··· Supplied information ···

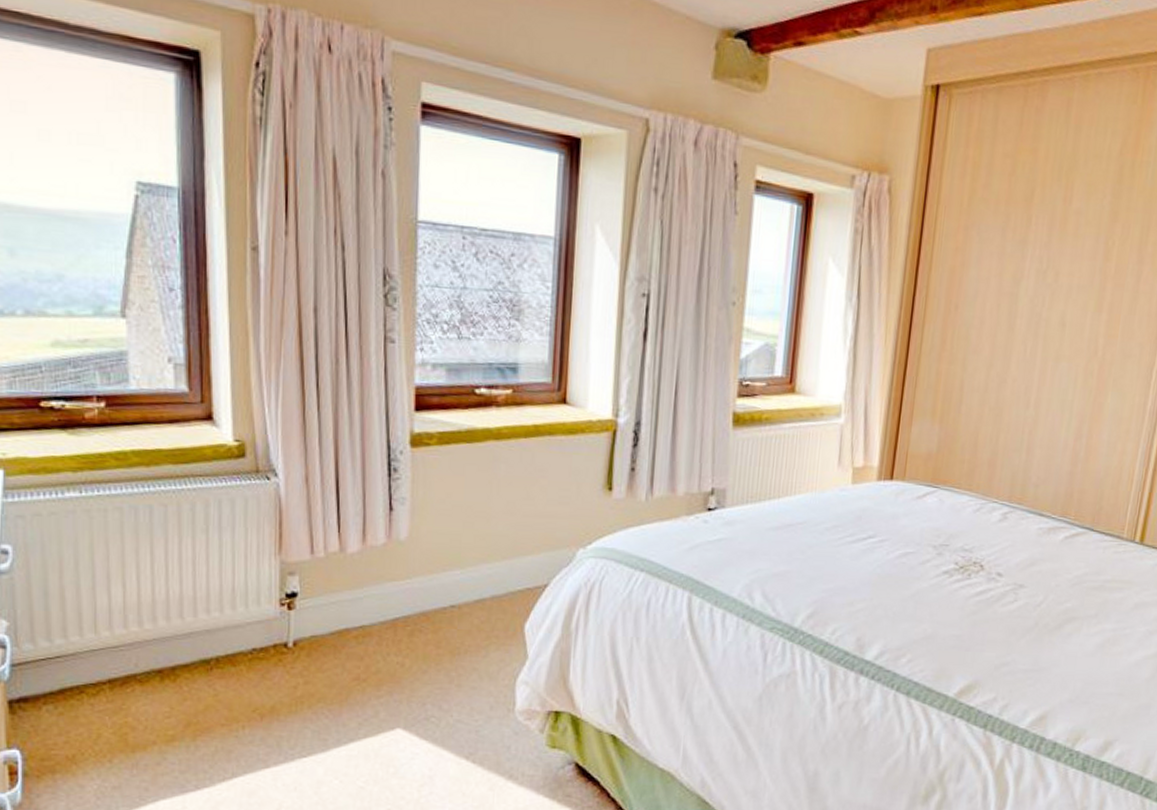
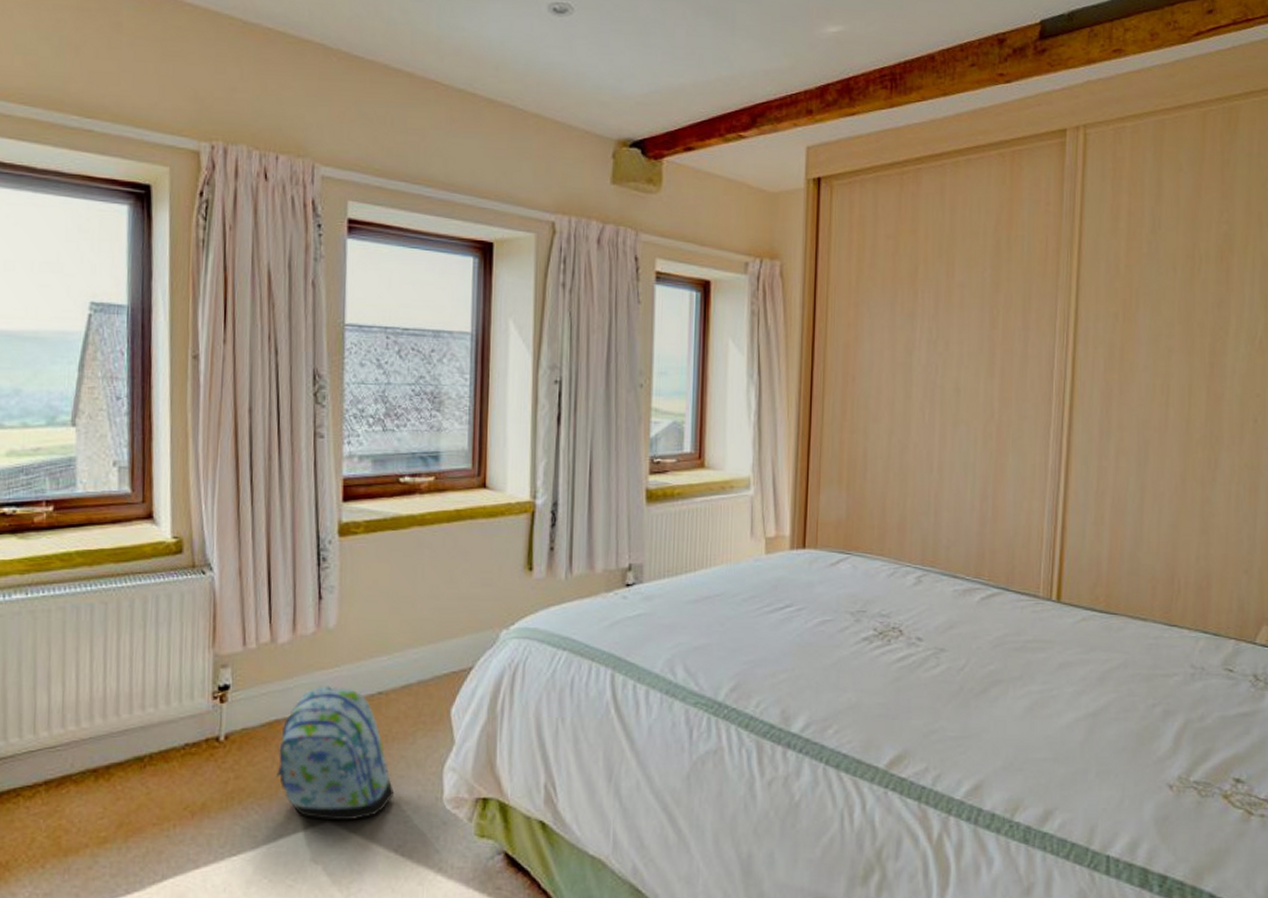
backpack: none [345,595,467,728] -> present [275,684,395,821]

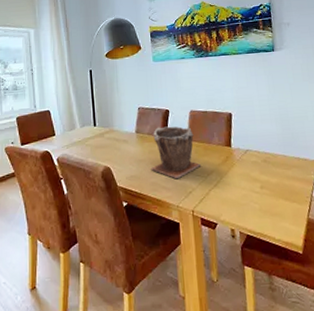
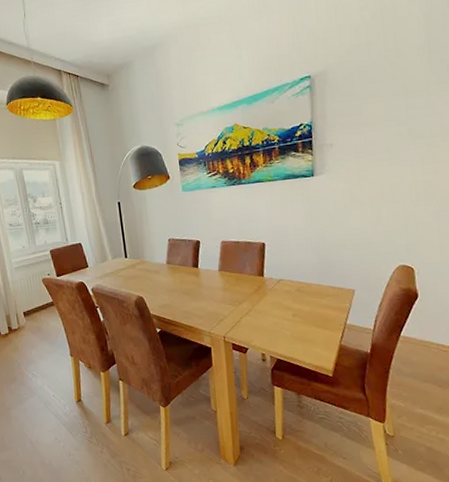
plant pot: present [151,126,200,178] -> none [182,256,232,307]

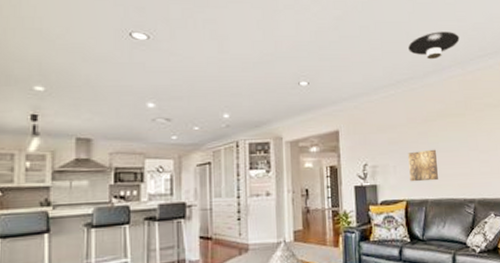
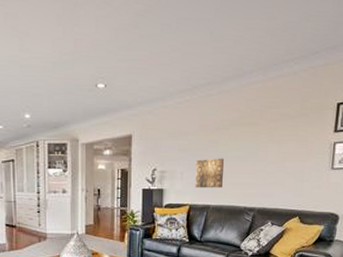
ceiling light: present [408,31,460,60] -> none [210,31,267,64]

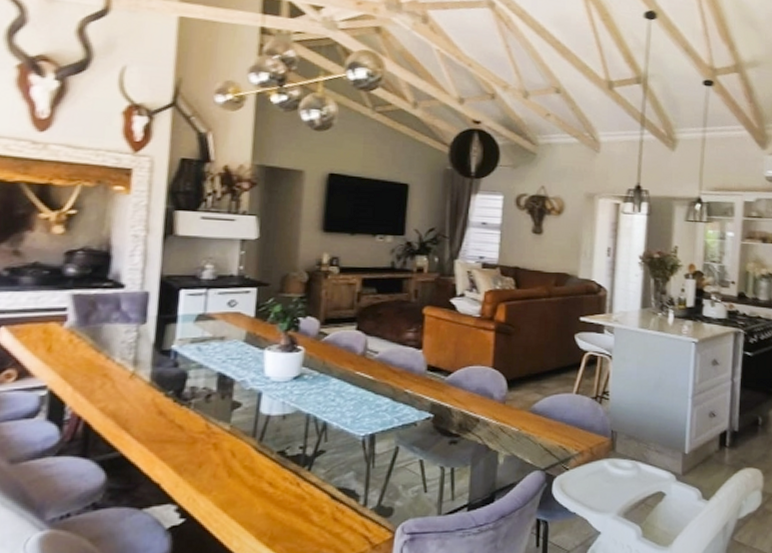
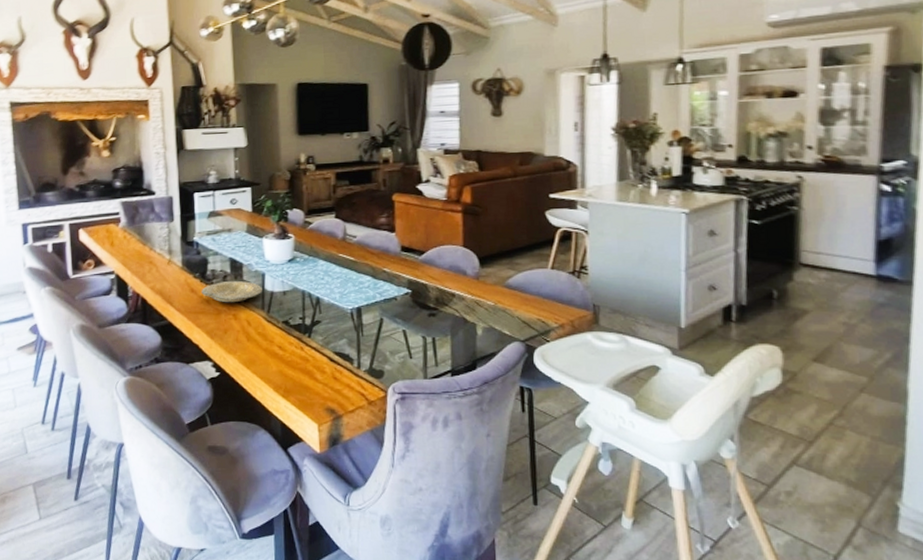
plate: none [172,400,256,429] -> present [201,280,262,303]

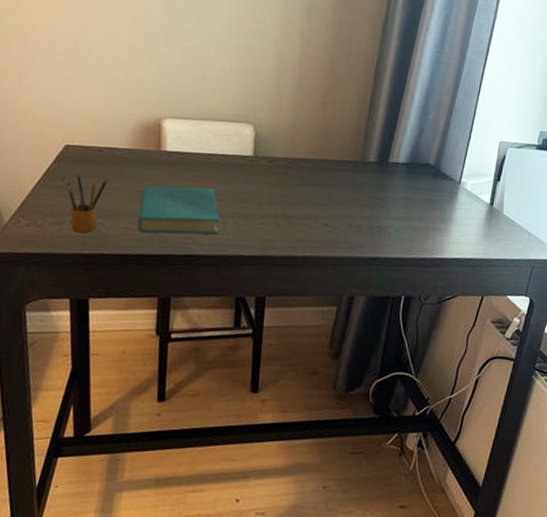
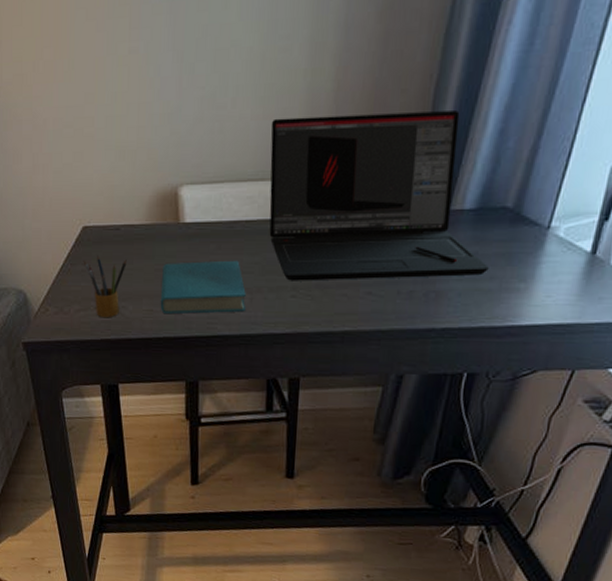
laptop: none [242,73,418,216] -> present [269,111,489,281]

···

Task to carry out -> Set down exactly, with no additions, each line from the line that includes "ceiling light: present" to the final line of the entries above; leave pictures out.

Response box ->
ceiling light: present [408,31,460,60] -> none [210,31,267,64]

plate: none [172,400,256,429] -> present [201,280,262,303]

laptop: none [242,73,418,216] -> present [269,111,489,281]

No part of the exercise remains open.